# Assigned task
Transcribe the listing below in its entirety, exactly.

** Data for review follows **

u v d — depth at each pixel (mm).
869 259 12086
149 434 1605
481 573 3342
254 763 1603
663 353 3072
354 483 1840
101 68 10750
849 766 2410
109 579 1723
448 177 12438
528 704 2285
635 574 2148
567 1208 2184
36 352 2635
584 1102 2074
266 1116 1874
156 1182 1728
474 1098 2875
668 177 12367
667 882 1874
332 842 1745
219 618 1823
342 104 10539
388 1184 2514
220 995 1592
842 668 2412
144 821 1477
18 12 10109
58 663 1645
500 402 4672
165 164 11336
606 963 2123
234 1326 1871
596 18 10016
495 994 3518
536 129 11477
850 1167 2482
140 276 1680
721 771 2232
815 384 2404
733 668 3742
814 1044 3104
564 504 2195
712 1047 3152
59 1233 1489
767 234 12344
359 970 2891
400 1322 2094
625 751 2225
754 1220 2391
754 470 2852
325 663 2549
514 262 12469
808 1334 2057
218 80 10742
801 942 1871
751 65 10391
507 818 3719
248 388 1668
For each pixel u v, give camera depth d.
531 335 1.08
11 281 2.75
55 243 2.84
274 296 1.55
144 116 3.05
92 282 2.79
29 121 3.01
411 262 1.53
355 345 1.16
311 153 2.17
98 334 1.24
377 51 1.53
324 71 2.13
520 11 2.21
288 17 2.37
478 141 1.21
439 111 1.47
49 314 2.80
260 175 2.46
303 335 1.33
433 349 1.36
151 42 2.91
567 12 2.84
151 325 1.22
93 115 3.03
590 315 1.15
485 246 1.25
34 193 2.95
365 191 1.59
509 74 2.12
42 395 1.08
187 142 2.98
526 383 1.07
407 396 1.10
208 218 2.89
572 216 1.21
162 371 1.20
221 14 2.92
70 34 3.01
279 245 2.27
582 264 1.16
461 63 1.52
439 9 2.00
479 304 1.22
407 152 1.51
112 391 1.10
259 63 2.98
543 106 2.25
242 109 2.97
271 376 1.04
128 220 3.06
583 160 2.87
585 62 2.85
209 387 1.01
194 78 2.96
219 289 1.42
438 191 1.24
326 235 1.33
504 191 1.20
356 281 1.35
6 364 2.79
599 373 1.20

** End of Data for review **

# Problem solution
u v d — depth at each pixel (mm).
869 259 12086
149 434 1605
481 573 3342
254 763 1603
663 353 3072
354 483 1840
101 68 10750
849 766 2410
109 579 1723
448 177 12438
528 704 2285
635 574 2148
567 1208 2184
36 352 2635
584 1102 2074
266 1116 1874
156 1182 1728
474 1098 2875
668 177 12367
667 882 1874
332 842 1745
219 618 1823
342 104 10539
388 1184 2514
220 995 1592
842 668 2412
144 821 1477
18 12 10109
58 663 1645
500 402 4672
165 164 11336
606 963 2123
234 1326 1871
596 18 10016
495 994 3518
536 129 11477
850 1167 2482
140 276 1680
721 771 2232
815 384 2404
733 668 3742
814 1044 3104
564 504 2195
712 1047 3152
59 1233 1489
767 234 12344
359 970 2891
400 1322 2094
625 751 2225
754 1220 2391
754 470 2852
325 663 2549
514 262 12469
808 1334 2057
218 80 10742
801 942 1871
751 65 10391
507 818 3719
248 388 1668
For each pixel u v, give camera depth d.
531 335 1.08
11 281 2.75
55 243 2.84
274 296 1.55
144 116 3.05
92 282 2.79
29 121 3.01
411 262 1.53
355 345 1.16
311 153 2.17
98 334 1.24
377 51 1.53
324 71 2.13
520 11 2.21
288 17 2.37
478 141 1.21
439 111 1.47
49 314 2.80
260 175 2.46
303 335 1.33
433 349 1.36
151 42 2.91
567 12 2.84
151 325 1.22
93 115 3.03
590 315 1.15
485 246 1.25
34 193 2.95
365 191 1.59
509 74 2.12
42 395 1.08
187 142 2.98
526 383 1.07
407 396 1.10
208 218 2.89
572 216 1.21
162 371 1.20
221 14 2.92
70 34 3.01
279 245 2.27
582 264 1.16
461 63 1.52
439 9 2.00
479 304 1.22
407 152 1.51
112 391 1.10
259 63 2.98
543 106 2.25
242 109 2.97
271 376 1.04
128 220 3.06
583 160 2.87
585 62 2.85
209 387 1.01
194 78 2.96
219 289 1.42
438 191 1.24
326 235 1.33
504 191 1.20
356 281 1.35
6 364 2.79
599 373 1.20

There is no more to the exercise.